Dans ses déterminations adressées à l’autorité intimée, le recourant a indiqué que les membres de sa famille avaient décidé de faire de ******** et de la Suisse leur centre d’intérêt. Il a ajouté que ceux-ci entretenaient d’excellentes relations avec la Municipalité de cette commune et notamment son syndic. Il a précisé par ailleurs qu’un cocktail était mis sur pied chaque année par la Municipalité, en l’honneur des familles des pays du Golfe Persique en résidence à ********. Ces éléments ne permettent pas de retenir que le recourant aurait développé en Suisse des intérêts socioculturels personnels et indépendants. En effet, il semble que ce soit surtout par l’intermédiaire des membres de la famille A.________ et de la communauté des ressortissants des états du Golfe Persique, que le recourant entretienne des liens avec les autorités communales. En outre, ceux-ci se limitent au demeurant à sa participation à une réception annuelle. A l’exception de cet événement, le recourant ne fait état d’aucune autre attache personnelle avec la commune de ********. On ne retire pas de ses explications qu’il serait membre d’une société locale ou qu’il participerait aux activités culturelles de ******** ou du canton. Il ne démontre par conséquent pas l’existence de liens personnels particuliers avec la Suisse.

dd) Par conséquent, à supposer que les conditions du nouvel examen de la demande soient remplies, l’autorité intimée n’aurait de toute façon pas abusé de son pouvoir d’appréciation en refusant de délivrer au recourant l’autorisation de séjour requise.

5.                      Les considérants qui précèdent conduisent le Tribunal à rejeter le recours et à confirmer la décision attaquée. Le recourant succombant, un émolument judiciaire sera mis à sa charge et l’allocation de dépens n’entre pas en ligne de compte (art. 49 al. 1, 55 al. 1, 91 et 99 LPA-VD).

 

Par ces motifs
 la Cour de droit administratif et public
du Tribunal cantonal
arrête:

 

I.                       Le recours est rejeté.

II.                      La décision du Service de la population, du 22 décembre 2017, est confirmée.

III.                    Les frais d’arrêt, par 600 (six cents) francs, sont mis à la charge de A.________.

IV.                    Il n’est pas alloué de dépens.

 

Lausanne, le 6 juin 2018

 

Le président:                                                                                             Le greffier:         



                                                                                                                 

Le présent arrêt est communiqué aux destinataires de l'avis d'envoi ci-joint, ainsi qu'au Secrétariat d'Etat aux migrations (SEM).

Il peut faire l'objet, dans les trente jours suivant sa notification, d'un recours au Tribunal fédéral (Tribunal fédéral suisse, 1000 Lausanne 14).
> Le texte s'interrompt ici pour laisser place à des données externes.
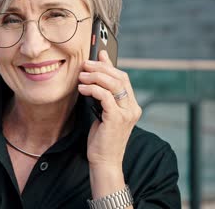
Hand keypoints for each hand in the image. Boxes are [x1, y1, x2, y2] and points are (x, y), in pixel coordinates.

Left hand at [78, 50, 141, 168]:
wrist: (104, 161)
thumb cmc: (101, 138)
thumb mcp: (102, 112)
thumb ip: (102, 95)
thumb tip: (96, 76)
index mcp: (131, 105)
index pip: (123, 78)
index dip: (110, 65)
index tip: (99, 54)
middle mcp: (132, 108)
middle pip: (120, 77)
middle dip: (101, 68)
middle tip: (85, 65)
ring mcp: (127, 113)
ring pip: (113, 84)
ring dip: (95, 77)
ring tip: (81, 76)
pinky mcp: (117, 119)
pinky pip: (105, 96)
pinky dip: (92, 89)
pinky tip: (82, 89)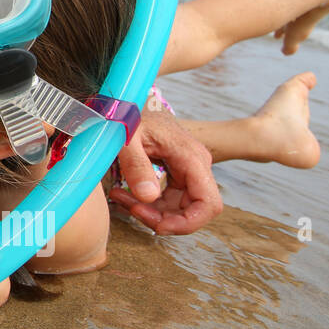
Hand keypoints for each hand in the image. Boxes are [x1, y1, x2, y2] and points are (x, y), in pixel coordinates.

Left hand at [109, 108, 221, 234]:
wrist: (128, 102)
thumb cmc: (127, 115)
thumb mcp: (126, 138)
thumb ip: (136, 165)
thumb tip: (148, 197)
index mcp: (191, 158)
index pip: (208, 204)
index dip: (187, 224)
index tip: (156, 226)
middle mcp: (197, 166)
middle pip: (193, 211)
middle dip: (161, 218)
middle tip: (129, 208)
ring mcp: (189, 170)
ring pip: (179, 208)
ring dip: (151, 212)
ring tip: (120, 197)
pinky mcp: (178, 174)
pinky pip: (169, 199)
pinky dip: (147, 203)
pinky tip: (124, 194)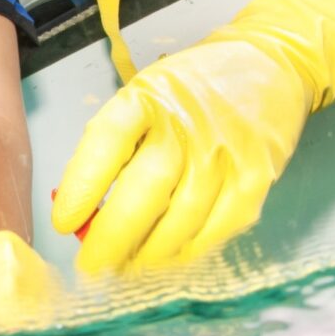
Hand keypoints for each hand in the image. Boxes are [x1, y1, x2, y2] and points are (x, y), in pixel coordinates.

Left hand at [53, 0, 334, 272]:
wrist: (271, 65)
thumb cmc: (192, 90)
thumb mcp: (146, 95)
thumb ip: (116, 146)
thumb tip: (85, 215)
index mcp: (149, 97)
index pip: (107, 140)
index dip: (81, 186)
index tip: (63, 224)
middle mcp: (188, 124)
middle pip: (144, 191)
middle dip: (111, 238)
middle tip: (91, 266)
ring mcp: (226, 153)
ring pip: (180, 220)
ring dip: (148, 254)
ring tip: (125, 269)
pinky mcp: (256, 178)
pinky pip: (216, 229)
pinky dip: (188, 251)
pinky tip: (167, 259)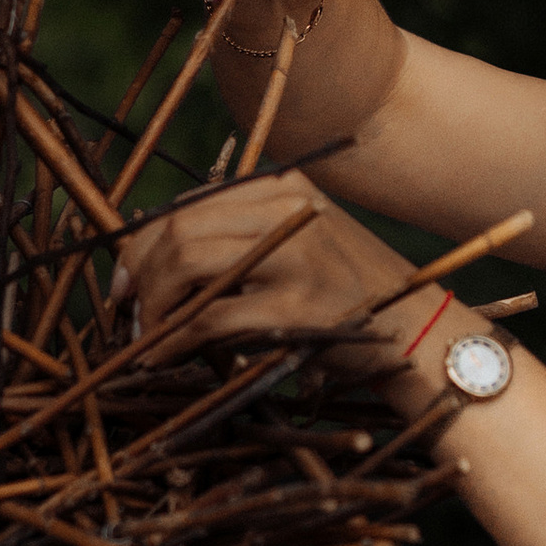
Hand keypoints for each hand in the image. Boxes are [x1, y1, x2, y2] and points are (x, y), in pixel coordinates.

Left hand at [109, 172, 423, 366]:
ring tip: (144, 336)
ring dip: (151, 305)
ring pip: (185, 264)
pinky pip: (206, 317)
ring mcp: (295, 256)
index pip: (189, 205)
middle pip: (178, 230)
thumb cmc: (351, 298)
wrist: (420, 332)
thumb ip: (243, 238)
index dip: (141, 242)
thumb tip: (152, 258)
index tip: (124, 280)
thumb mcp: (302, 244)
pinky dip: (171, 340)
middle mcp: (289, 210)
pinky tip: (161, 357)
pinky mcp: (296, 306)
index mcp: (284, 187)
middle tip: (125, 312)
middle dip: (137, 274)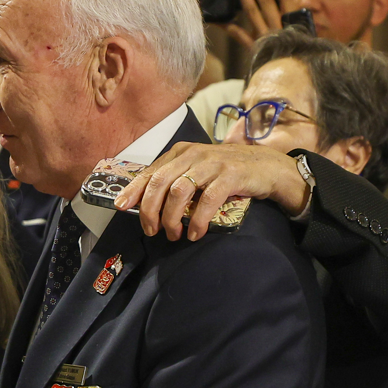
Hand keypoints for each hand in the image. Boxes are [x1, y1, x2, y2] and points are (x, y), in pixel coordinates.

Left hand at [114, 142, 310, 241]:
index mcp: (181, 152)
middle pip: (160, 182)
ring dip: (172, 218)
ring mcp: (212, 164)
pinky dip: (198, 220)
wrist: (267, 166)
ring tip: (173, 235)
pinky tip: (195, 234)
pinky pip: (207, 200)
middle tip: (152, 230)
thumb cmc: (227, 173)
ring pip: (179, 191)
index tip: (121, 207)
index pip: (150, 171)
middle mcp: (193, 154)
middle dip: (150, 210)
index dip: (133, 190)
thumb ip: (175, 181)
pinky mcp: (231, 175)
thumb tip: (146, 204)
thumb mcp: (197, 171)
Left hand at [223, 0, 299, 51]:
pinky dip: (231, 28)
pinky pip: (241, 36)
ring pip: (253, 13)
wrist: (293, 78)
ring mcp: (266, 38)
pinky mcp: (256, 48)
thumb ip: (297, 21)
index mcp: (293, 24)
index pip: (286, 0)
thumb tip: (288, 4)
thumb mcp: (305, 37)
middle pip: (267, 3)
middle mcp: (279, 28)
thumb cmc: (301, 57)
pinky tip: (222, 21)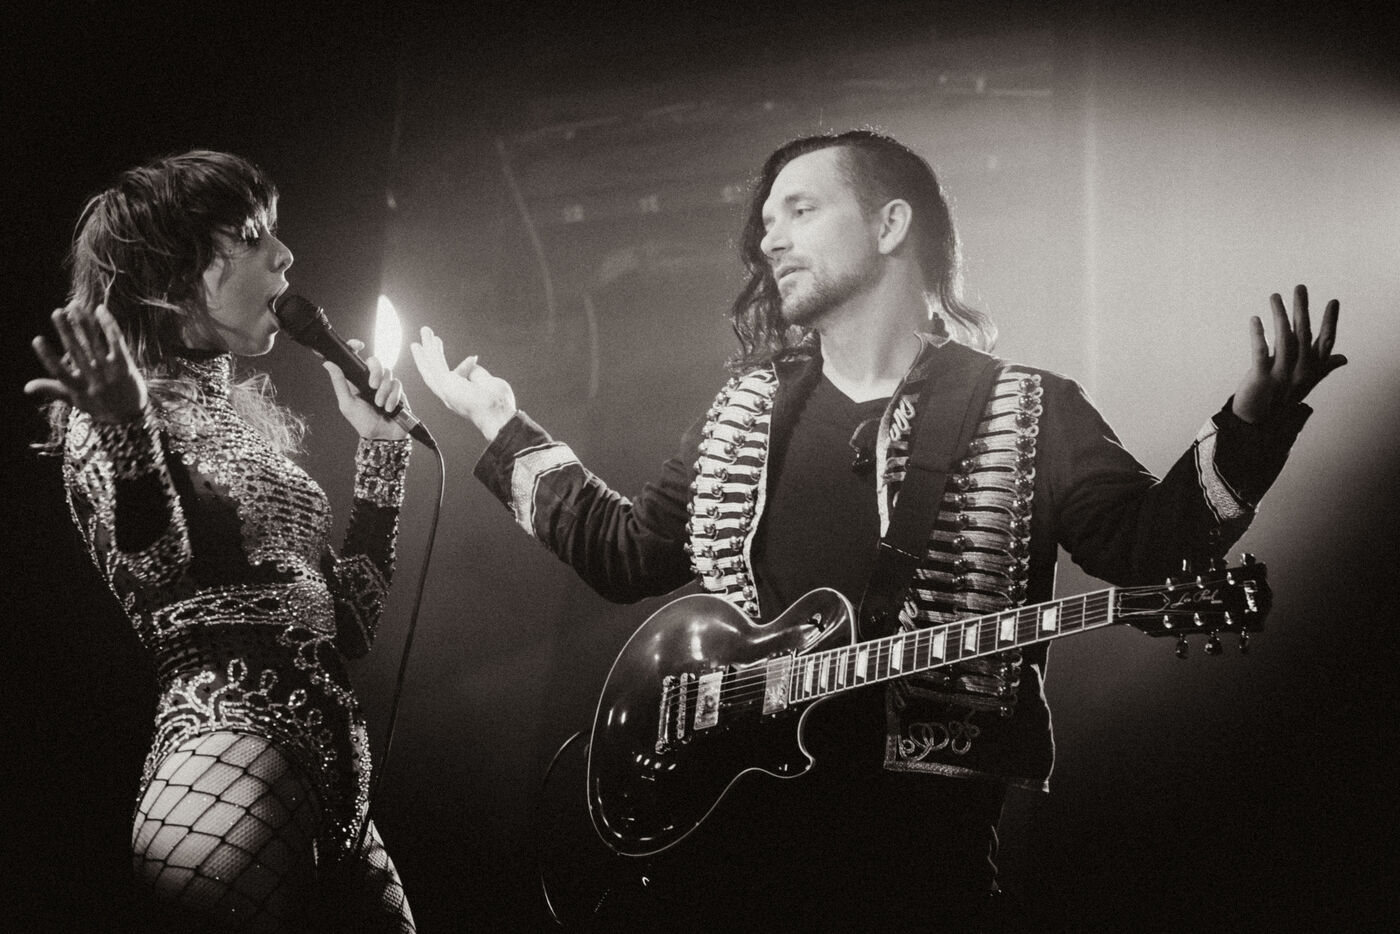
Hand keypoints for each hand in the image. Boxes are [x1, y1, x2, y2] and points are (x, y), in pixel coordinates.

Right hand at [25, 302, 147, 420]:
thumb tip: (26, 387)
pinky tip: (100, 310)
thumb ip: (52, 389)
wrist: (131, 416)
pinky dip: (108, 326)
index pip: (60, 372)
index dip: (48, 356)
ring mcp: (110, 372)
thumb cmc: (98, 406)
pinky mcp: (125, 366)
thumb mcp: (75, 401)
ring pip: (95, 344)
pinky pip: (116, 343)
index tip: (37, 340)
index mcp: (78, 388)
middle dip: (66, 331)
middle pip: (77, 352)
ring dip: (85, 324)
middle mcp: (94, 380)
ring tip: (75, 307)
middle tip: (57, 312)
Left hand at [322, 339, 408, 440]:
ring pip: (388, 373)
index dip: (355, 346)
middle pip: (376, 361)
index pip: (356, 358)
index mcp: (357, 380)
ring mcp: (386, 385)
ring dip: (384, 390)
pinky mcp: (398, 391)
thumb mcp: (347, 403)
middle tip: (373, 386)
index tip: (359, 345)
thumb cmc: (362, 421)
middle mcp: (372, 379)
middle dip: (376, 372)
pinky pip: (397, 385)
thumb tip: (328, 364)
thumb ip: (339, 383)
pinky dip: (393, 397)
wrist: (382, 436)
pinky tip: (388, 408)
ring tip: (379, 405)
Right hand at [409, 326, 516, 441]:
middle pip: (434, 371)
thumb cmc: (497, 403)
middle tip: (425, 340)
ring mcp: (446, 389)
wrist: (497, 412)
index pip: (454, 376)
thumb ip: (476, 373)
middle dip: (429, 355)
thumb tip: (472, 362)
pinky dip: (431, 350)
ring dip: (428, 347)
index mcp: (460, 396)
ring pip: (432, 366)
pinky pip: (435, 364)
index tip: (469, 355)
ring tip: (425, 331)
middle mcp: (450, 394)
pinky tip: (428, 339)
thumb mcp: (487, 383)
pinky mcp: (445, 383)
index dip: (459, 365)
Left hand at [1231, 284, 1345, 423]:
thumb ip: (1322, 366)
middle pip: (1304, 335)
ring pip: (1284, 340)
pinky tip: (1255, 318)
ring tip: (1275, 296)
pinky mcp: (1262, 379)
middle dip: (1302, 310)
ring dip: (1280, 316)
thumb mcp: (1305, 381)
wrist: (1259, 423)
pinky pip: (1260, 353)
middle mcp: (1300, 371)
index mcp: (1311, 369)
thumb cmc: (1283, 399)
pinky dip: (1258, 335)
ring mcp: (1282, 375)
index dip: (1329, 322)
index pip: (1325, 342)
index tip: (1333, 301)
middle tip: (1300, 287)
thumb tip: (1343, 358)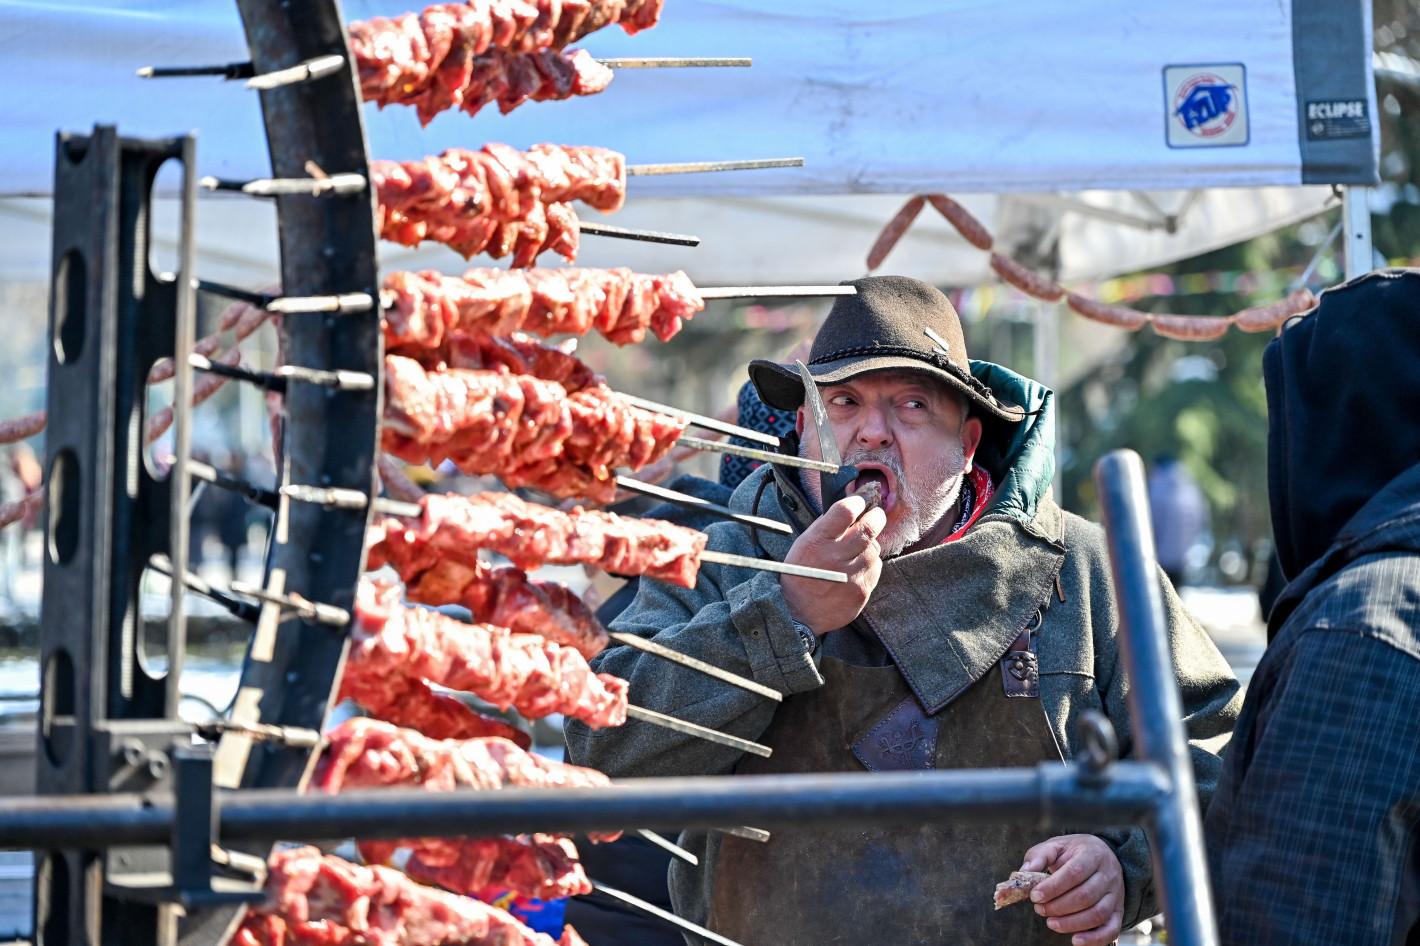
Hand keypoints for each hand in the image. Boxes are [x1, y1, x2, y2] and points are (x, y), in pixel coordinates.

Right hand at [779, 494, 885, 633]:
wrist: (799, 614)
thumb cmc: (800, 575)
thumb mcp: (803, 545)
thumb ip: (825, 527)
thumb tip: (849, 510)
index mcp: (817, 542)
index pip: (845, 511)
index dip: (857, 501)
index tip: (861, 501)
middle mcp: (835, 557)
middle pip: (868, 528)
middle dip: (876, 516)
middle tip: (876, 514)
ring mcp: (851, 576)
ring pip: (874, 549)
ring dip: (870, 544)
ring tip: (859, 548)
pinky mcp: (862, 591)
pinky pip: (875, 568)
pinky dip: (869, 564)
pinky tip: (857, 567)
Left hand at [1021, 834, 1124, 945]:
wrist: (1102, 854)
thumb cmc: (1075, 852)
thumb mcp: (1057, 845)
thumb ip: (1040, 855)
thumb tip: (1026, 871)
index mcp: (1092, 854)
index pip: (1074, 872)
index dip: (1053, 887)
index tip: (1035, 896)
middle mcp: (1108, 875)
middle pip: (1085, 896)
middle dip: (1059, 907)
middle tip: (1040, 910)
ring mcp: (1116, 894)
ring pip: (1097, 914)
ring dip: (1072, 923)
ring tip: (1051, 923)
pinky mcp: (1118, 911)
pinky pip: (1112, 929)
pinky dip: (1095, 939)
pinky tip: (1076, 940)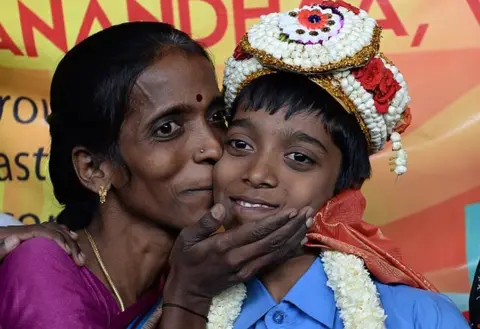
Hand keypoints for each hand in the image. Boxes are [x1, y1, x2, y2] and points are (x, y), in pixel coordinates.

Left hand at [0, 222, 84, 264]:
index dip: (58, 240)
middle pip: (50, 229)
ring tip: (79, 253)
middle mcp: (17, 231)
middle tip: (81, 260)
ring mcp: (19, 234)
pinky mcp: (20, 240)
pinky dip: (61, 234)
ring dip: (68, 239)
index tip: (70, 254)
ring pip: (50, 229)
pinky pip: (45, 232)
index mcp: (10, 234)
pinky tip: (70, 237)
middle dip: (68, 243)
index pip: (41, 231)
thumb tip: (16, 238)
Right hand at [163, 204, 313, 315]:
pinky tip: (299, 241)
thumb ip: (205, 222)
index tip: (291, 210)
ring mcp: (247, 268)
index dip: (275, 221)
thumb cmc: (186, 260)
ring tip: (308, 222)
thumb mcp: (187, 237)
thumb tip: (222, 207)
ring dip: (294, 236)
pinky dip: (289, 250)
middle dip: (292, 226)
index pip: (255, 232)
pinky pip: (274, 261)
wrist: (188, 290)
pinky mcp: (250, 274)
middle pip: (271, 241)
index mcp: (224, 246)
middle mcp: (239, 258)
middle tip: (307, 210)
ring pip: (276, 251)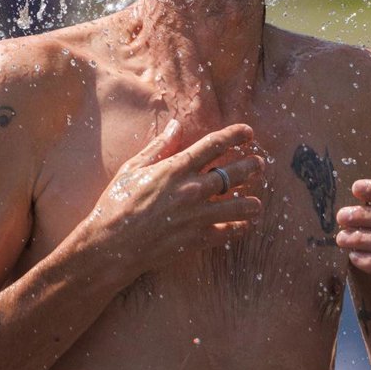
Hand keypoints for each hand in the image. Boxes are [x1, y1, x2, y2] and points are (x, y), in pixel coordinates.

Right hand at [86, 120, 263, 277]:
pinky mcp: (197, 238)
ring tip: (256, 202)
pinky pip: (227, 232)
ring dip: (251, 202)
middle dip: (250, 166)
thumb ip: (159, 146)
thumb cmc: (116, 204)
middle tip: (259, 164)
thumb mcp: (133, 168)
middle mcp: (191, 189)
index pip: (213, 145)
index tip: (248, 132)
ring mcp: (197, 215)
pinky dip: (239, 229)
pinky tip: (244, 226)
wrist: (111, 245)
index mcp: (175, 168)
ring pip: (237, 205)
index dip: (234, 136)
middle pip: (232, 173)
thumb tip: (176, 124)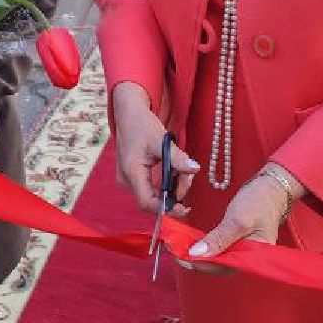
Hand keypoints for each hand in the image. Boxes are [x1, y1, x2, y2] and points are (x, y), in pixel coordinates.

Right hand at [110, 83, 196, 215]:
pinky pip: (151, 187)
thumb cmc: (141, 124)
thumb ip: (177, 158)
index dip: (166, 208)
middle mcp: (127, 181)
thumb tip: (195, 169)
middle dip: (173, 194)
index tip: (185, 207)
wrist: (129, 114)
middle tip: (187, 178)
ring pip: (153, 194)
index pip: (147, 202)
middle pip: (152, 200)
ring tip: (182, 172)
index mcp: (131, 173)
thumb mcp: (161, 140)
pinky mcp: (134, 177)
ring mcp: (129, 180)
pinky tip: (174, 171)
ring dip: (171, 187)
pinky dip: (165, 183)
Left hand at [185, 168, 298, 262]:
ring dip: (197, 253)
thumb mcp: (238, 220)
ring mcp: (241, 251)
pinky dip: (204, 245)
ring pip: (216, 257)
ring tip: (178, 245)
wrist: (270, 188)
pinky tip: (190, 241)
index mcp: (252, 258)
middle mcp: (247, 259)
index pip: (221, 267)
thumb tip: (196, 255)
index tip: (179, 255)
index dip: (199, 264)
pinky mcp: (236, 243)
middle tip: (173, 249)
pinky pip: (218, 249)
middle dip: (195, 259)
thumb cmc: (259, 202)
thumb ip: (219, 239)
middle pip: (217, 265)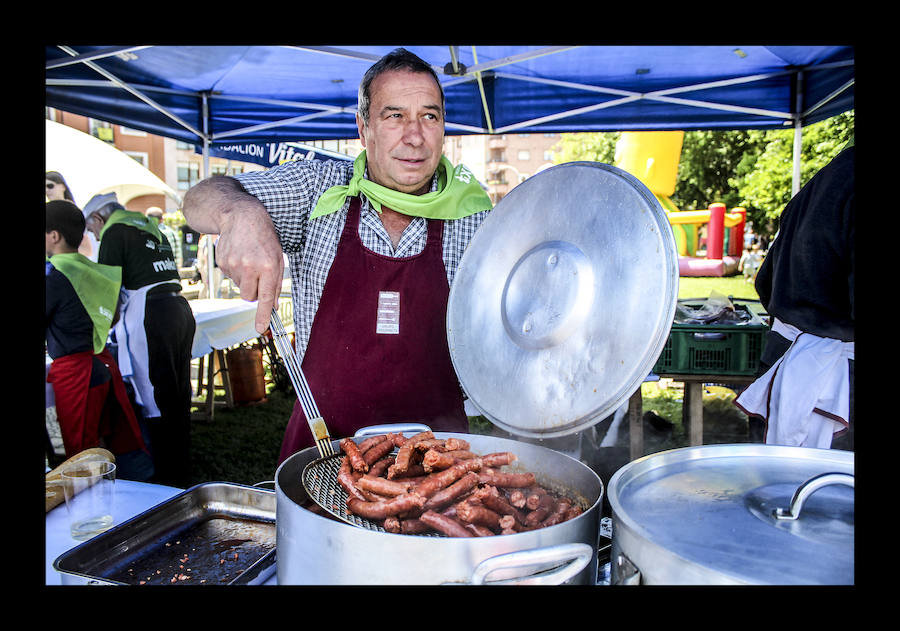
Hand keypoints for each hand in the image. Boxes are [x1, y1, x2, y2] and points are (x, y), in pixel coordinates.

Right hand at [214, 202, 284, 332]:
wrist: (241, 216)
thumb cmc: (264, 238)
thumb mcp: (277, 257)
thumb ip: (275, 282)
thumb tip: (272, 305)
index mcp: (268, 266)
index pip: (265, 297)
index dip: (262, 315)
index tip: (260, 328)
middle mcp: (250, 267)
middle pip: (249, 297)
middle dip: (254, 292)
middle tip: (258, 275)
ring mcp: (233, 265)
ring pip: (240, 287)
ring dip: (245, 279)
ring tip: (249, 259)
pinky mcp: (222, 262)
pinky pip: (230, 278)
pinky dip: (236, 271)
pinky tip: (239, 255)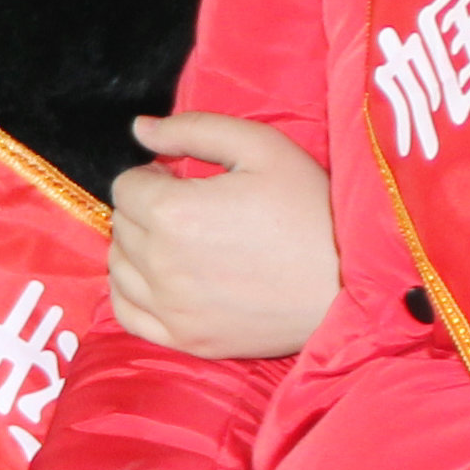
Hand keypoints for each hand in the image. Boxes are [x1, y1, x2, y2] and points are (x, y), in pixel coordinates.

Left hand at [108, 114, 338, 360]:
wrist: (350, 283)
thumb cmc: (311, 208)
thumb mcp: (262, 146)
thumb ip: (193, 129)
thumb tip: (140, 129)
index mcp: (173, 213)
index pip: (127, 186)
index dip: (153, 176)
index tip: (183, 180)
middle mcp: (160, 264)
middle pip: (122, 225)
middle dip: (146, 209)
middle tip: (190, 209)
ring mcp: (170, 308)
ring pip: (119, 268)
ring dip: (137, 248)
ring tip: (179, 242)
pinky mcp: (186, 340)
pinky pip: (127, 314)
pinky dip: (132, 292)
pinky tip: (161, 279)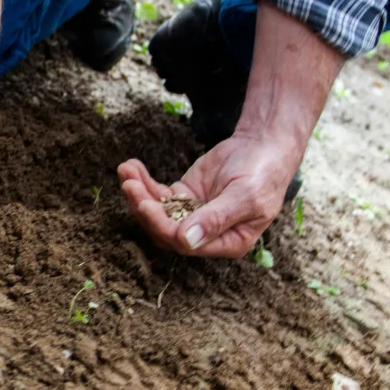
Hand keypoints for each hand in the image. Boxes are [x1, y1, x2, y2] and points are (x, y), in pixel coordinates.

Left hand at [118, 131, 300, 256]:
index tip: (145, 204)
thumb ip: (216, 219)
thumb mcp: (245, 196)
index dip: (162, 226)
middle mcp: (206, 234)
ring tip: (126, 171)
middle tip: (129, 185)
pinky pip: (157, 194)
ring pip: (156, 212)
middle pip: (164, 230)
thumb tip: (186, 241)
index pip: (185, 243)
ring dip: (138, 193)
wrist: (264, 145)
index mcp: (227, 242)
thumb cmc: (263, 173)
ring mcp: (191, 214)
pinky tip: (131, 166)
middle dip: (144, 208)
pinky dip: (143, 181)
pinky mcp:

Le recours en matière de droit public s'exerce aux conditions des articles 82 ss de la loi du 17 juin 2005 sur le Tribunal fédéral (LTF - RS 173.110), le recours constitutionnel subsidiaire à celles des articles 113 ss LTF. Le mémoire de recours doit être rédigé dans une langue officielle, indiquer les conclusions, les motifs et les moyens de preuve, et être signé. Les motifs doivent exposer succinctement en quoi l’acte attaqué viole le droit. Les pièces invoquées comme moyens de preuve doivent être jointes au mémoire, pour autant qu’elles soient en mains de la partie; il en va de même de la décision attaquée.